The Maximum Points After Collecting Coins From All Nodes interview question is an advanced tree-based optimization problem. You are given a tree with n nodes, where each node has a certain number of coins. You start at the root (node 0) and must collect coins from all nodes. For each node, you have two choices:

1. Collect coins normally: You get coins[i] - k points.
2. Collect coins with a reduction: You get floor(coins[i] / 2) points, but this also reduces the coins in all its descendant nodes by half.

The goal is to find the maximum total points you can collect from the entire tree. This problem introduces a global state change (the reduction) that affects subtrees, making it a complex recursive challenge.

2. Why is this asked in interviews?

This Maximum Points After Collecting Coins From All Nodes coding problem is often asked in high-level technical rounds at firms like DE Shaw. it tests your ability to handle recursive dependencies and state compression. The core challenge is realizing that since coins are halved, a node's coins can only be reduced a small number of times (about 14 times for typical coin limits) before they become zero. This observation is key to optimizing the solution and demonstrates your ability to identify constraints that simplify an otherwise exponential problem.

3. Algorithmic pattern used

The Array, Memoization, Depth-First Search, Bit Manipulation, Dynamic Programming, Tree interview pattern is essential here. You use DFS to traverse the tree and memoization to store results for a state defined by (current_node, number_of_reductions).
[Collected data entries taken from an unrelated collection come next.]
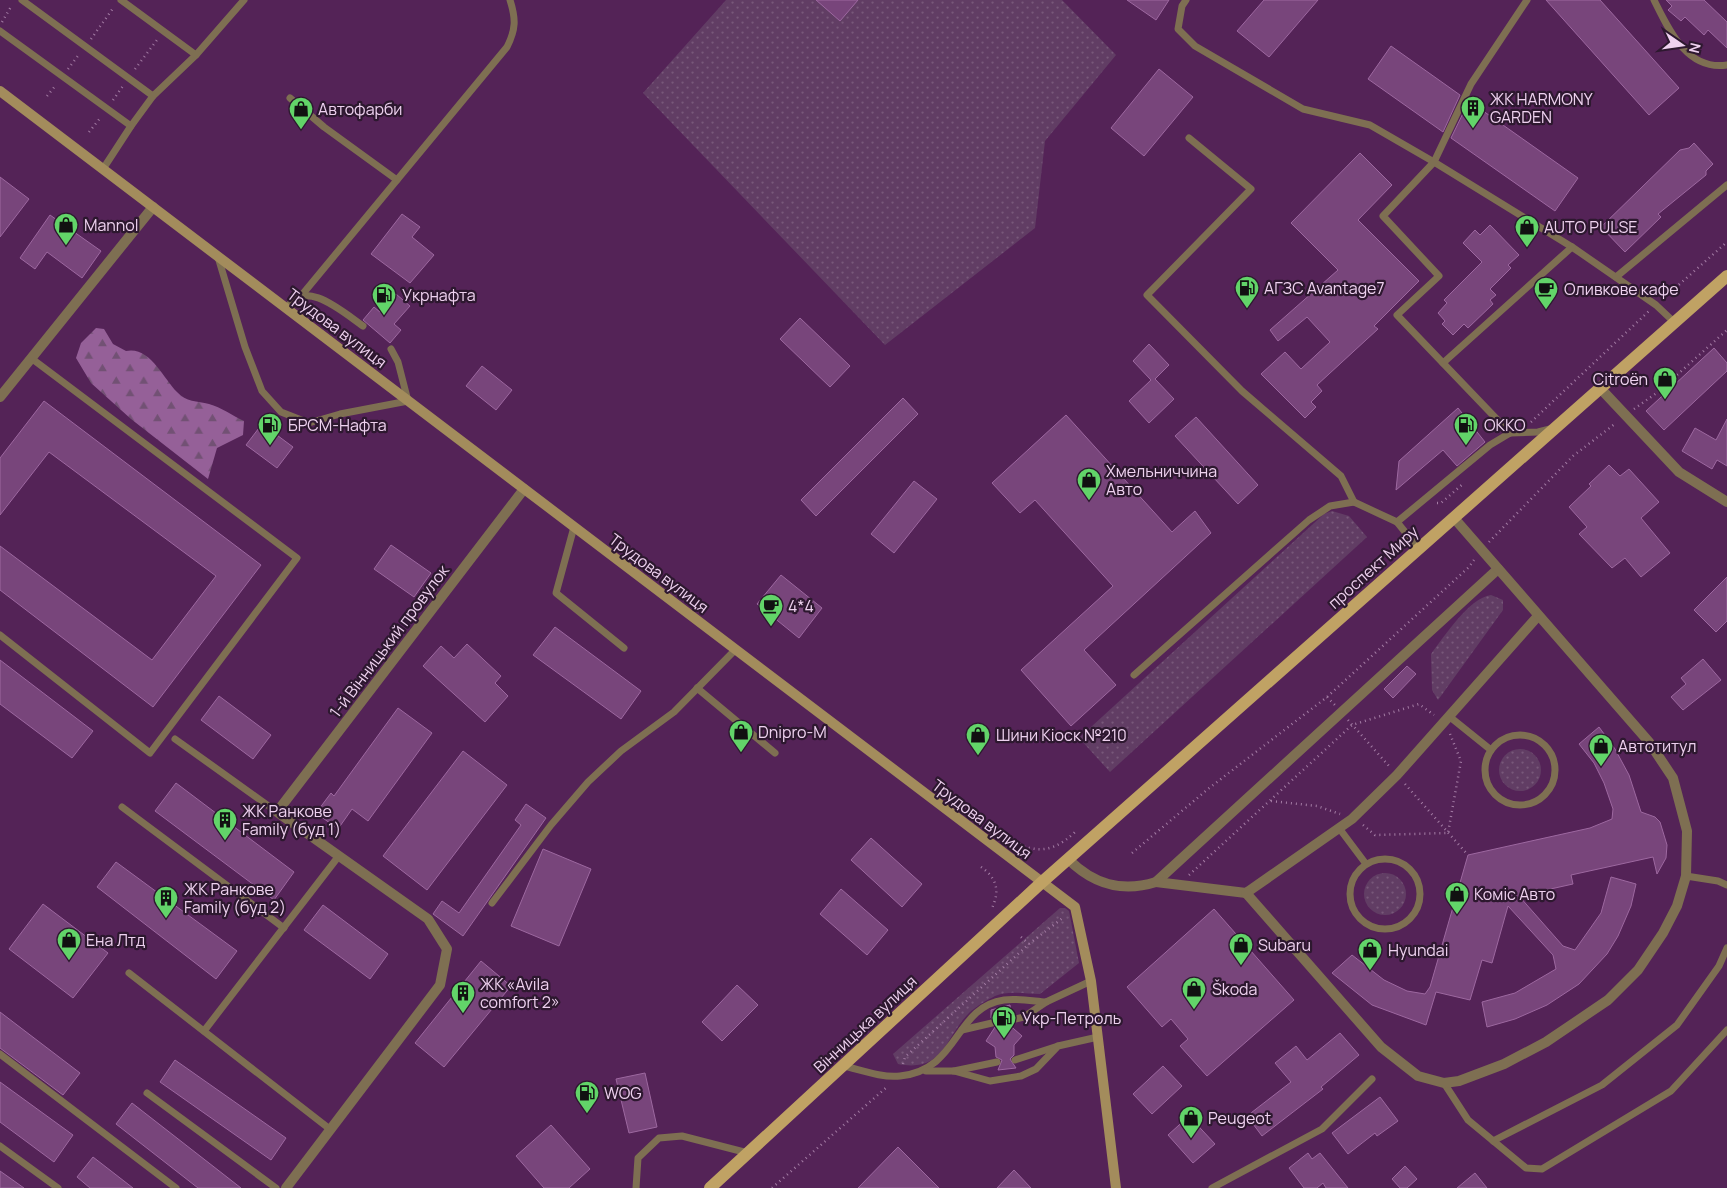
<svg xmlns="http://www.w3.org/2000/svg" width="1727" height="1188" viewBox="0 0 1727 1188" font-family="Manrope,sans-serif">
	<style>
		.grass { fill: url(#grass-dots) }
		.forest { fill: url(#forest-firs) }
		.building { fill: #78457b; stroke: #9d68a0 }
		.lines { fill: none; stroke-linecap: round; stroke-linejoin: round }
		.path { stroke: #a47da5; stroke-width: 2.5; stroke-dasharray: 1 4; stroke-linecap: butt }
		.lane { stroke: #7e6f52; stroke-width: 7 }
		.street { stroke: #7e6f52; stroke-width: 10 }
		.secondary { stroke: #a38c5c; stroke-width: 10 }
		.primary { stroke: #c0a264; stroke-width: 12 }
		.labels { text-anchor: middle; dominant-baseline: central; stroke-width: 4.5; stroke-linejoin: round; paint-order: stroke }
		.poi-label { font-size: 16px; fill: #eed1ef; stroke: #2d182f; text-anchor: start }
		.street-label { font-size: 16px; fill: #eed1ef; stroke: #2d182f }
	</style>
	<defs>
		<pattern id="grass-dots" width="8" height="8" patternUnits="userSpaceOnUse" patternTransform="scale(1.25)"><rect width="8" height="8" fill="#613d64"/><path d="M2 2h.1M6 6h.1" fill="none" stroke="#78587a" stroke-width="1.8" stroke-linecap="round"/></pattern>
		<pattern id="forest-firs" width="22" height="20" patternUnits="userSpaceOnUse" patternTransform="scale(1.25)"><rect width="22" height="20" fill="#956098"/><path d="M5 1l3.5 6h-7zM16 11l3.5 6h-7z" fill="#725174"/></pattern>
	</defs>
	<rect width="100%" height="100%" fill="#542357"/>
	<g class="grass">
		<path d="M726 0H1062L1116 55 1045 141 1035 228 885 345 643 93Z"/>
		<path d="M1332 511 1349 516 1367 537 1110 772 1079 738 1324 514Z"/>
		<path d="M1491 595 1503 600V610L1438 700 1432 690 1431 654C1444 637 1469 598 1491 595Z"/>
		<circle cx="1520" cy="770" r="21"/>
		<circle cx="1385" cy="894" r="21"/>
		<path d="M1060 908H1065L1069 911 1079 963 1040 994C1026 994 1008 990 995 996 987 1000 975 1007 969 1013 945 1037 944 1073 898 1064L893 1054Z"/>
	</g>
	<path class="forest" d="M96 328 104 329 113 344 126 351C150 346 163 378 177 392 186 402 197 401 209 404 221 407 233 416 244 421L243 435 217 448 208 479 131 419 91 383 76 358 81 343Z"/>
	<g class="building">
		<path d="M816 0H858L840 21Z"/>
		<path d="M1127 0H1169L1156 20Z"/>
		<path d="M1264 0H1318L1269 57 1237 31Z"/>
		<path d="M1546 0H1600L1679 88 1649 115Z"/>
		<path d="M1666 0H1704L1727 22V48L1708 30 1704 35 1685 17 1681 21 1668 10 1672 6Z"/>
		<path d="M1391 46 1460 95 1443 132 1368 79Z"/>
		<path d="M1159 69 1193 97 1144 156 1111 128Z"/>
		<path d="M1469 101 1578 178 1555 211 1451 138Z"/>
		<path d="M1694 143 1713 164 1706 171V175L1658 214 1661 217 1625 252 1601 227 1680 150 1689 148Z"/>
		<path d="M1360 153 1392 185 1358 220 1419 281 1374 326 1378 329 1317 385 1322 391 1311 402 1316 407 1305 418 1261 374 1285 352 1301 369 1330 342 1307 317 1278 341 1270 330 1338 270 1291 223Z"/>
		<path d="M0 177 29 199 0 237Z"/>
		<path d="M402 214 420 227 412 237 434 255 410 283 371 254Z"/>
		<path d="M50 215 101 251 82 278 47 252 35 269 20 258Z"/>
		<path d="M1490 225 1519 255 1508 265 1511 268 1490 289 1496 295 1490 300 1493 304 1468 328 1464 324 1453 335 1442 324 1445 321 1438 313 1447 303 1444 300 1482 262 1463 243 1475 230 1480 235Z"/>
		<path d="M396 294 410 306 394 324 401 330 390 343 363 320 374 307 380 312Z"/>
		<path d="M800 318 850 366 830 387 780 339Z"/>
		<path d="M1149 344 1169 365 1155 379 1174 399 1149 423 1129 401 1151 380 1133 361Z"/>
		<path d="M1714 348 1727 363V371L1664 430 1646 411Z"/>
		<path d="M482 366 512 390 496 410 466 386Z"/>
		<path d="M903 398 918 414 816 516 801 500Z"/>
		<path d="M44 401 261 565 153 707 0 590V546L152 660 216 576 49 452 0 515V458Z"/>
		<path d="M1458 408 1485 442 1457 466 1443 450 1396 490 1399 461Z"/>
		<path d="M1066 415 1172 532 1195 511 1211 533 1084 650 1116 685 1071 726 1021 670 1113 586 1035 500 1020 513 992 483Z"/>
		<path d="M1196 417 1258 485 1238 504 1175 436Z"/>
		<path d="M1727 419V466L1717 460 1712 469 1682 451 1695 428 1716 440Z"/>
		<path d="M262 424 293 447 277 468 246 445Z"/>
		<path d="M1609 465 1620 476 1629 469 1659 502 1641 518 1670 553 1641 577 1625 558 1612 568 1579 534 1587 527 1569 507 1591 486 1589 484Z"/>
		<path d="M914 481 937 499 894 553 871 534Z"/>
		<path d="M391 545 431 573 414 597 374 569Z"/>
		<path d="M781 575 822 608 799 638 757 604Z"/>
		<path d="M1727 577V621L1716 632 1694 610Z"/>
		<path d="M555 627 641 691 621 719 533 655Z"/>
		<path d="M467 644 501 676 495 683 508 696 485 722 423 666 441 646 454 658Z"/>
		<path d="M1703 659 1721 680 1683 710 1671 697 1686 684 1681 678Z"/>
		<path d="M0 660 93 731 72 758 0 704Z"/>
		<path d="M1407 666 1416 674 1393 698 1384 689Z"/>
		<path d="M219 696 271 735 253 759 201 720Z"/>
		<path d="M398 708 432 733 368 821 352 809 338 829 316 813 331 793 334 796Z"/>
		<path d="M1599 727 1615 749 1629 775 1641 812 1655 817 1660 822 1667 845 1666 858 1657 874 1653 857 1571 875 1573 884 1519 896 1563 946 1575 950 1601 913 1611 877 1636 884 1631 906 1618 936 1607 954 1579 984 1547 1005 1515 1019 1487 1027 1482 1002 1515 993 1556 969 1553 955 1508 906 1492 963 1482 960 1470 1000 1436 992 1426 1025 1372 1005 1332 973 1352 955 1384 980 1407 991 1425 994 1430 987 1468 855 1590 828 1612 819 1613 809 1604 783 1594 763 1579 744Z"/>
		<path d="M463 751 507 785 427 890 383 856Z"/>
		<path d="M176 783 294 872 274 900 155 811Z"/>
		<path d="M526 804 546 818 463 936 433 914 442 901 459 913 521 825 515 820Z"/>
		<path d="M871 838 922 884 902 907 851 860Z"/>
		<path d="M543 849 591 869 559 946 511 926Z"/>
		<path d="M116 862 237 951 216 979 97 887Z"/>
		<path d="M841 889 888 930 867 955 820 914Z"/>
		<path d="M43 904 108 953 73 998 9 949Z"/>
		<path d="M323 905 388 954 370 979 304 930Z"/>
		<path d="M1214 909 1294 1000 1207 1076 1180 1046 1188 1039 1171 1019 1162 1027 1127 987Z"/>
		<path d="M481 961 511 986 444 1067 415 1043Z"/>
		<path d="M737 985 758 1005 722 1041 702 1022Z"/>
		<path d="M1010 1005 1011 1015 1007 1016 1006 1022 1022 1036 1014 1045V1055L1010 1059 1016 1068 998 1070 1002 1060 996 1057 995 1047 986 1041 997 1024 996 1020 991 1018V1010Z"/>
		<path d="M0 1012 80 1073 63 1095 0 1048Z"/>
		<path d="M1340 1033 1359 1055 1321 1087 1323 1089 1262 1136 1247 1116 1291 1082 1275 1063 1296 1046 1307 1060Z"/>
		<path d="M175 1060 286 1138 271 1160 160 1082Z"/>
		<path d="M1163 1066 1182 1086 1152 1114 1133 1094Z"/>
		<path d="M645 1073 657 1127 629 1133 616 1079Z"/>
		<path d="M0 1082 73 1135 54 1162 0 1122Z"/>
		<path d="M1380 1097 1398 1121 1377 1136 1375 1133 1348 1154 1332 1133Z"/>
		<path d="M132 1103 241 1188H198L116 1124Z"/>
		<path d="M1189 1116 1215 1144 1193 1163 1168 1135Z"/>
		<path d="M551 1125 590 1169 569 1188H544L516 1156Z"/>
		<path d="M898 1147 939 1188H858Z"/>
		<path d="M1308 1153 1312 1159 1320 1153 1348 1188H1326L1323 1183 1317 1188H1304L1289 1168Z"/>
		<path d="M93 1157 133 1188H90L77 1177Z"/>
		<path d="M1405 1166 1417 1179 1407 1188H1400L1392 1179Z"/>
		<path d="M1014 1170 1031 1188H997Z"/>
		<path d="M0 1171 24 1188H0Z"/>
		<path d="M1475 1173 1487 1188H1457Z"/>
	</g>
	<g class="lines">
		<g class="path">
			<path d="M2 22 12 5"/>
			<path d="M91 39 114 7"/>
			<path d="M68 69 80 53"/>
			<path d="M135 69 157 40"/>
			<path d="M47 96 56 85"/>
			<path d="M113 100 123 86"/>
			<path d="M89 132 101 117"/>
			<path d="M1664 298 1727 242"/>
			<path d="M1634 409 1658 392 1727 330"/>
			<path d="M1531 422 1649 311"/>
			<path d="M1437 503H1441L1464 483"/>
			<path d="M1489 542 1573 456 1616 423"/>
			<path d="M1327 697 1335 705"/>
			<path d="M1348 720 1389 766"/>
			<path d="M1405 784 1468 855"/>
			<path d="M1271 801 1317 806 1340 814"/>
			<path d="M1363 825 1375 835 1448 833 1461 761 1450 734"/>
			<path d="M998 831C1027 852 1048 858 1075 832"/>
			<path d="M1132 853 1208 789 1327 697 1469 567 1474 560"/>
			<path d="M981 867C997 878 1000 891 992 908"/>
			<path d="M1189 875 1352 725 1419 704 1434 715"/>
			<path d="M1021 937 1029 944"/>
			<path d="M903 1064 905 1057 1029 944 1064 917"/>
			<path d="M772 1188 888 1086"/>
		</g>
		<g class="lane">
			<path d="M22 0 153 96 196 55"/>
			<path d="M121 0 196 55 244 0"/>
			<path d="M1186 0 1182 6 1178 29 1195 46 1303 109 1370 125 1434 162 1572 247 1656 305 1674 322"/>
			<path d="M1654 0C1669 30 1687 71 1727 65"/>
			<path d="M0 31 131 126 153 96"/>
			<path d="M290 98 324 127 397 180"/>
			<path d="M1189 138 1251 189 1147 295 1242 391 1341 476 1354 502"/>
			<path d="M103 169 131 126"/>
			<path d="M218 257 245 347 262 391 281 412 309 423 340 414 408 401 398 362 391 349"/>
			<path d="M1616 277 1727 185"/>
			<path d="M301 296 507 47C516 29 516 19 510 0"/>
			<path d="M287 309C303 276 344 313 363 326"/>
			<path d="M1443 363 1572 247"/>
			<path d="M1510 433 1397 315 1439 276 1383 216 1434 162 1471 84 1527 0"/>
			<path d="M1397 522 1490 445 1510 433 1538 432 1550 429"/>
			<path d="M574 527 556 593 624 648"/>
			<path d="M0 635 150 753 297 558 31 358"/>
			<path d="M1134 675 1309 520 1330 506 1354 502 1397 522 1418 548"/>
			<path d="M697 688 775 753"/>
			<path d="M1450 717 1491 750"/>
			<circle cx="1520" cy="770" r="35"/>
			<path d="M175 739 277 812"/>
			<path d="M122 807 284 928"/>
			<path d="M1339 828 1366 864"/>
			<circle cx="1385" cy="894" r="35"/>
			<path d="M1686 876 1718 881 1727 885"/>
			<path d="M492 903 551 825 588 782 621 751 674 712 735 650"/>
			<path d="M129 973 331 1130"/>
			<path d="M1011 1020 1024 1017 1046 1002 1091 981"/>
			<path d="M962 1030 992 1023"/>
			<path d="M204 1031 338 857"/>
			<path d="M0 1054 176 1188"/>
			<path d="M1015 1060 1058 1046"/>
			<path d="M844 1066C861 1070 882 1078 900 1076 960 1070 954 1007 1004 1000 1017 998 1033 1001 1046 1002"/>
			<path d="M926 1071H954L990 1081 1021 1076 1036 1069 1058 1046 1098 1037"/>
			<path d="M954 1071 997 1062"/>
			<path d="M1444 1083 1468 1120 1526 1168 1542 1169 1671 1091 1727 1030"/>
			<path d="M147 1093 276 1188"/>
			<path d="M1493 1141 1602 1085 1677 1025 1719 966 1727 948"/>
			<path d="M0 1146 58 1188"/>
			<path d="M636 1188 638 1158 659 1138 682 1136 748 1153"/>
			<path d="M1212 1188 1322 1129 1372 1079"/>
		</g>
		<g class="street">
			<path d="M1600 388 1679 472 1727 502"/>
			<path d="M0 397 153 207"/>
			<path d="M1068 859C1093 884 1121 893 1156 882L1498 569"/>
			<path d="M1156 882 1246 893 1352 819 1397 775 1538 616"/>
			<path d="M1246 893 1381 1047 1418 1076 1444 1083 1459 1081 1504 1064 1546 1042 1608 1000 1638 970 1663 933 1677 906 1686 876 1687 831 1673 778 1649 742 1454 518"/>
			<path d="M286 1188 440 985 447 949 428 919 277 812 524 489"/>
		</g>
		<path class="secondary" d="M0 91 1075 907 1091 981 1116 1188"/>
		<path class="primary" d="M710 1188 1041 883 1727 276"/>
	</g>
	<defs>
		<symbol id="building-pin" viewBox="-11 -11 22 30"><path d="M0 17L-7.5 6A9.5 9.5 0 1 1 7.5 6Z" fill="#62d469" stroke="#2d182f"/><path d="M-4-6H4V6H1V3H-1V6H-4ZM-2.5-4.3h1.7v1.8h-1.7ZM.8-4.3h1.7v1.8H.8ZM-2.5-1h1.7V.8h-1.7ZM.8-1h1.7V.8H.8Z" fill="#111"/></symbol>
		<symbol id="shop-pin" viewBox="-11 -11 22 30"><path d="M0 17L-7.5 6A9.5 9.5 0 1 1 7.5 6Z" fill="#62d469" stroke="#2d182f"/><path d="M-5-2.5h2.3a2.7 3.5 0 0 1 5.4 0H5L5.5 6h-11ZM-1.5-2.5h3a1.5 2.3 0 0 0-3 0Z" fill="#111"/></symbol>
		<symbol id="fuel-pin" viewBox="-11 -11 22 30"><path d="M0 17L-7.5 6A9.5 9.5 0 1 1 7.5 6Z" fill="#62d469" stroke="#2d182f"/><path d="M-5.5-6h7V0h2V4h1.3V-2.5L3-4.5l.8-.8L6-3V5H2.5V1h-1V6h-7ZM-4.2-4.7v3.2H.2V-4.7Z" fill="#111"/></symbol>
		<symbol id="cafe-pin" viewBox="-11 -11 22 30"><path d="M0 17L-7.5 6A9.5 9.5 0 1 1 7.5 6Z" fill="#62d469" stroke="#2d182f"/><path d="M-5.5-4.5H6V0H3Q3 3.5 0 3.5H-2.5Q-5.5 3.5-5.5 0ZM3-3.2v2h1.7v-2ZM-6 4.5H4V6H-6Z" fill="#111"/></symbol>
	</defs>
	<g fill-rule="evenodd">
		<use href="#building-pin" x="1459" y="94" width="28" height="38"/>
		<use href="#shop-pin" x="287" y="95" width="28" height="38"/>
		<use href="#shop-pin" x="52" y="211" width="28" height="38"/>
		<use href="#shop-pin" x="1513" y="213" width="28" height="38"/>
		<use href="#fuel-pin" x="1233" y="274" width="28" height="38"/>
		<use href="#cafe-pin" x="1532" y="275" width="28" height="38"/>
		<use href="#fuel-pin" x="370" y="281" width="28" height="38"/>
		<use href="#shop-pin" x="1651" y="365" width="28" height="38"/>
		<use href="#fuel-pin" x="256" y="411" width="28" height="38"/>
		<use href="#fuel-pin" x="1452" y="411" width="28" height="38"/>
		<use href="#shop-pin" x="1075" y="466" width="28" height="38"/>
		<use href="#cafe-pin" x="757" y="592" width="28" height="38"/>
		<use href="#shop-pin" x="727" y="718" width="28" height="38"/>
		<use href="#shop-pin" x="964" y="721" width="28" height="38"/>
		<use href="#shop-pin" x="1587" y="732" width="28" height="38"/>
		<use href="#building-pin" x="211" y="806" width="28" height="38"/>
		<use href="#shop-pin" x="1443" y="880" width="28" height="38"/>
		<use href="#building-pin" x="152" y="884" width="28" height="38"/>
		<use href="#shop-pin" x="55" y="926" width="28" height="38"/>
		<use href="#shop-pin" x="1227" y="931" width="28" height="38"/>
		<use href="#shop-pin" x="1356" y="936" width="28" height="38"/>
		<use href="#shop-pin" x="1180" y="975" width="28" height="38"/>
		<use href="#building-pin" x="449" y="979" width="28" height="38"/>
		<use href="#fuel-pin" x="990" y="1004" width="28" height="38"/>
		<use href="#fuel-pin" x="573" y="1079" width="28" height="38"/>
		<use href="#shop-pin" x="1177" y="1104" width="28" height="38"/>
	</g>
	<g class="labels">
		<g class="poi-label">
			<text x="1490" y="99">ЖК HARMONY<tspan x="1490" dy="18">GARDEN</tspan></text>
			<text x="318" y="109">Автофарби</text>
			<text x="84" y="225">Mannol</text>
			<text x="1544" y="227">AUTO PULSE</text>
			<text x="1264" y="288">АГЗС Avantage7</text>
			<text x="1564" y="289">Оливкове кафе</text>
			<text x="402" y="295">Укрнафта</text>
			<text x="1648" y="379" text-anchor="end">Citroën</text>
			<text x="288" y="425">БРСМ-Нафта</text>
			<text x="1484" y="425">ОККО</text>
			<text x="1106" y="471">Хмельниччина<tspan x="1106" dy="18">Авто</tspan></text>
			<text x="788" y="606">4*4</text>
			<text x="758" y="732">Dnipro-M</text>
			<text x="996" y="735">Шини Кіоск №210</text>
			<text x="1618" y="746">Автотитул</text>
			<text x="242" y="811">ЖК Ранкове<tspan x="242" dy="18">Family (буд 1)</tspan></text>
			<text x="184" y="889">ЖК Ранкове<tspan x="184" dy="18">Family (буд 2)</tspan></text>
			<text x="1474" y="894">Коміс Авто</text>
			<text x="86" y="940">Ена Лтд</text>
			<text x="1258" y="945">Subaru</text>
			<text x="1388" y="950">Hyundai</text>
			<text x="480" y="984">ЖК «Avila<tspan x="480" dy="18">comfort 2»</tspan></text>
			<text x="1212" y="989">Škoda</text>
			<text x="1022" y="1018">Укр-Петроль</text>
			<text x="604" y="1093">WOG</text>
			<text x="1208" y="1118">Peugeot</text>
		</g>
		<g class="street-label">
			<text transform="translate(337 328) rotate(37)">Трудова вулиця</text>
			<text transform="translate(1373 567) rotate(-42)">проспект Миру</text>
			<text transform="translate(659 573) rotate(37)">Трудова вулиця</text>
			<text transform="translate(389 641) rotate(-53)">1-й Вінницький провулок</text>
			<text transform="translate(982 819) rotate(37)">Трудова вулиця</text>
			<text transform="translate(865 1024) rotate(-43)">Вінницька вулиця</text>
		</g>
	</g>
	<g transform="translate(1682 45) rotate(103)" stroke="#2d182f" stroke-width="4" paint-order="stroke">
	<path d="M0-4L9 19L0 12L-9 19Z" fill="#eed1ef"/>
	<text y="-8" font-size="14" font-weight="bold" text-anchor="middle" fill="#eed1ef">N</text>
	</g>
</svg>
Since the maximum value of a coin is usually around $10^4$ or $10^5$, after about 14 halvings, the value becomes 0. Therefore, the "number of reductions" state only needs to go up to 14. This transforms a potentially infinite state space into a manageable one.

4. Example explanation

Imagine a simple tree: Node 0 is the root, and it has one child, Node 1. k = 5. Node 0 has 20 coins, Node 1 has 20 coins.

Option A: No reduction at Node 0. Points at Node 0 = 20 - 5 = 15. Now consider Node 1 (no reduction inherited):

1. No reduction: 20 - 5 = 15. Total = 15 + 15 = 30.
2. Reduction: floor(20/2) = 10. Total = 15 + 10 = 25.

Option B: Reduction at Node 0. Points at Node 0 = floor(20/2) = 10. Now Node 1's coins are halved (effectively 10).

1. No reduction at Node 1: 10 - 5 = 5. Total = 10 + 5 = 15.
2. Reduction at Node 1: floor(10/2) = 5. Total = 10 + 5 = 15.

In this case, the maximum points are 30.

5. Common mistakes candidates make

A major mistake in the Maximum Points After Collecting Coins From All Nodes coding problem is not realizing the limited number of halvings. Without this insight, candidates might try to pass the full reduction factor or a huge state, leading to memory issues or TLE. Another error is not correctly propagating the reduction to all descendants. Candidates might only apply it to immediate children, which is incorrect. Finally, forgetting to handle the case where coins become zero after many halvings can lead to infinite recursion or incorrect base cases.

6. Interview preparation tip

When dealing with problems that involve repeated division or halving, always calculate the "logarithmic limit." Knowing how many times you can divide a number before it reaches a base case (like 0 or 1) is a common trick to reduce state space in Dynamic Programming. Practice tree DFS and ensure you are comfortable passing state down the recursion and returning aggregated values up.